Reproduce all of the data exactly as written.

━━━ DATA IN THIS EXERCISE ━━━

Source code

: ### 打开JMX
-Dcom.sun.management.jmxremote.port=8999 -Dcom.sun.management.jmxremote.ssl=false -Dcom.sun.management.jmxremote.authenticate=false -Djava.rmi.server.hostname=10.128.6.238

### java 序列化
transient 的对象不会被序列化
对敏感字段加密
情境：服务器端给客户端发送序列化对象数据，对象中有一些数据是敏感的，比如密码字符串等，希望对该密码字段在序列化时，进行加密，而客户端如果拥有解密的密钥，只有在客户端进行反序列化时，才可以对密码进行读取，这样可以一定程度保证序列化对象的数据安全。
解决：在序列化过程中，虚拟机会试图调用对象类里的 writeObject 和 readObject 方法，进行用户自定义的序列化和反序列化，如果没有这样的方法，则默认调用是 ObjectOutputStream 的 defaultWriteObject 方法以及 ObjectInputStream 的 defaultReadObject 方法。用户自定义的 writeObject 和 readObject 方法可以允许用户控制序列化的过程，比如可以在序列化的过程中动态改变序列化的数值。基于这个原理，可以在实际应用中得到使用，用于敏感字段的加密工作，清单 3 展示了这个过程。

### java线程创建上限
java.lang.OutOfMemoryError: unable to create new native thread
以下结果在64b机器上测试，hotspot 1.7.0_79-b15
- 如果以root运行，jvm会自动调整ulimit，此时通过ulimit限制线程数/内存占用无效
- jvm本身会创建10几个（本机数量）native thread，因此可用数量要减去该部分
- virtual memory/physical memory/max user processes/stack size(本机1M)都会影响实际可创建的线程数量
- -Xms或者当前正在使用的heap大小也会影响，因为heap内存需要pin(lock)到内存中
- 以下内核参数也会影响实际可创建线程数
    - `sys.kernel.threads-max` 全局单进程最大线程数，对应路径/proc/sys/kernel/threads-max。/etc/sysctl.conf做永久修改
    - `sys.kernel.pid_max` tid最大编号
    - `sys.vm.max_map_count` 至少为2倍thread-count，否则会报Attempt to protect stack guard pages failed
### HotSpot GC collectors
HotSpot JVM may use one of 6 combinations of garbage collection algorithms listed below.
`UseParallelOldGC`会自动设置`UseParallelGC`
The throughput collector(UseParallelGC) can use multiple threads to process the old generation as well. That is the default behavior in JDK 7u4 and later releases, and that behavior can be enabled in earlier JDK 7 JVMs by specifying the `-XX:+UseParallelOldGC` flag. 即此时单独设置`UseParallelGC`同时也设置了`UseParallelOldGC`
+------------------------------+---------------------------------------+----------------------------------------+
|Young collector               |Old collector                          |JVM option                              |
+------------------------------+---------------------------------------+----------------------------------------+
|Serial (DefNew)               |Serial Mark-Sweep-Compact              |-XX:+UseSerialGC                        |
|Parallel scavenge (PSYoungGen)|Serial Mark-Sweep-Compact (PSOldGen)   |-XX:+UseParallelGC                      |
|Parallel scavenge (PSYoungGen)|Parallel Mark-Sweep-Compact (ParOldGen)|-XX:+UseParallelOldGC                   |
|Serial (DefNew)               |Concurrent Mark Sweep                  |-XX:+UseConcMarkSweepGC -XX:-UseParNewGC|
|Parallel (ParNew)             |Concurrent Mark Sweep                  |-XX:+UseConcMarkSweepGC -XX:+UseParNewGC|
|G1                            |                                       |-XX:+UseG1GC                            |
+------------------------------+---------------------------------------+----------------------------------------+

━━━

SOLUTION BELOW:
Source code

: ### 打开JMX
-Dcom.sun.management.jmxremote.port=8999 -Dcom.sun.management.jmxremote.ssl=false -Dcom.sun.management.jmxremote.authenticate=false -Djava.rmi.server.hostname=10.128.6.238

### java 序列化
transient 的对象不会被序列化
对敏感字段加密
情境：服务器端给客户端发送序列化对象数据，对象中有一些数据是敏感的，比如密码字符串等，希望对该密码字段在序列化时，进行加密，而客户端如果拥有解密的密钥，只有在客户端进行反序列化时，才可以对密码进行读取，这样可以一定程度保证序列化对象的数据安全。
解决：在序列化过程中，虚拟机会试图调用对象类里的 writeObject 和 readObject 方法，进行用户自定义的序列化和反序列化，如果没有这样的方法，则默认调用是 ObjectOutputStream 的 defaultWriteObject 方法以及 ObjectInputStream 的 defaultReadObject 方法。用户自定义的 writeObject 和 readObject 方法可以允许用户控制序列化的过程，比如可以在序列化的过程中动态改变序列化的数值。基于这个原理，可以在实际应用中得到使用，用于敏感字段的加密工作，清单 3 展示了这个过程。

### java线程创建上限
java.lang.OutOfMemoryError: unable to create new native thread
以下结果在64b机器上测试，hotspot 1.7.0_79-b15
- 如果以root运行，jvm会自动调整ulimit，此时通过ulimit限制线程数/内存占用无效
- jvm本身会创建10几个（本机数量）native thread，因此可用数量要减去该部分
- virtual memory/physical memory/max user processes/stack size(本机1M)都会影响实际可创建的线程数量
- -Xms或者当前正在使用的heap大小也会影响，因为heap内存需要pin(lock)到内存中
- 以下内核参数也会影响实际可创建线程数
    - `sys.kernel.threads-max` 全局单进程最大线程数，对应路径/proc/sys/kernel/threads-max。/etc/sysctl.conf做永久修改
    - `sys.kernel.pid_max` tid最大编号
    - `sys.vm.max_map_count` 至少为2倍thread-count，否则会报Attempt to protect stack guard pages failed
### HotSpot GC collectors
HotSpot JVM may use one of 6 combinations of garbage collection algorithms listed below.
`UseParallelOldGC`会自动设置`UseParallelGC`
The throughput collector(UseParallelGC) can use multiple threads to process the old generation as well. That is the default behavior in JDK 7u4 and later releases, and that behavior can be enabled in earlier JDK 7 JVMs by specifying the `-XX:+UseParallelOldGC` flag. 即此时单独设置`UseParallelGC`同时也设置了`UseParallelOldGC`
+------------------------------+---------------------------------------+----------------------------------------+
|Young collector               |Old collector                          |JVM option                              |
+------------------------------+---------------------------------------+----------------------------------------+
|Serial (DefNew)               |Serial Mark-Sweep-Compact              |-XX:+UseSerialGC                        |
|Parallel scavenge (PSYoungGen)|Serial Mark-Sweep-Compact (PSOldGen)   |-XX:+UseParallelGC                      |
|Parallel scavenge (PSYoungGen)|Parallel Mark-Sweep-Compact (ParOldGen)|-XX:+UseParallelOldGC                   |
|Serial (DefNew)               |Concurrent Mark Sweep                  |-XX:+UseConcMarkSweepGC -XX:-UseParNewGC|
|Parallel (ParNew)             |Concurrent Mark Sweep                  |-XX:+UseConcMarkSweepGC -XX:+UseParNewGC|
|G1                            |                                       |-XX:+UseG1GC                            |
+------------------------------+---------------------------------------+----------------------------------------+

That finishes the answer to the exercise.